Materials provided:
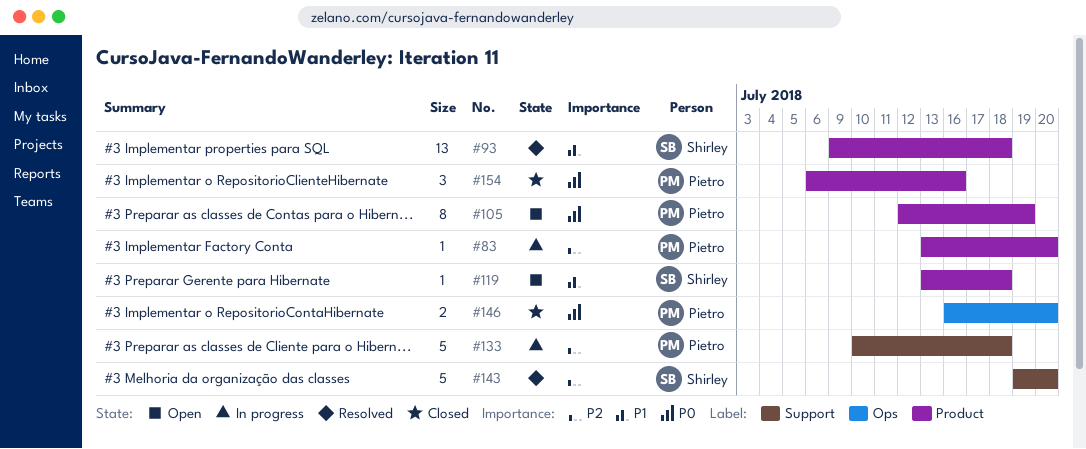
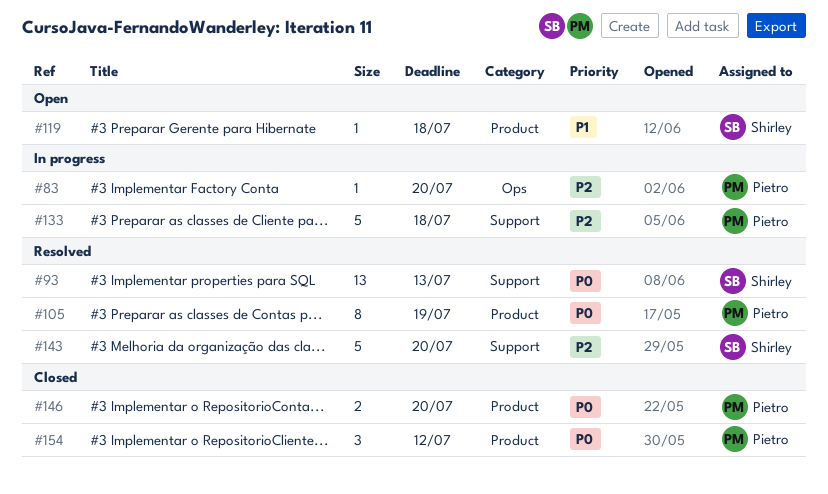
#83, label: Product -> Ops
#93, priority: P1 -> P0
#93, label: Product -> Support
#93, due: Jul 18 -> Jul 13
#105, status: Open -> Resolved
#146, label: Ops -> Product
#154, due: Jul 16 -> Jul 12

Assignment: A verbatim copy of the listing is required, with all pictures left out.

Response to this exercise:
#83, label: Product -> Ops
#93, priority: P1 -> P0
#93, label: Product -> Support
#93, due: Jul 18 -> Jul 13
#105, status: Open -> Resolved
#146, label: Ops -> Product
#154, due: Jul 16 -> Jul 12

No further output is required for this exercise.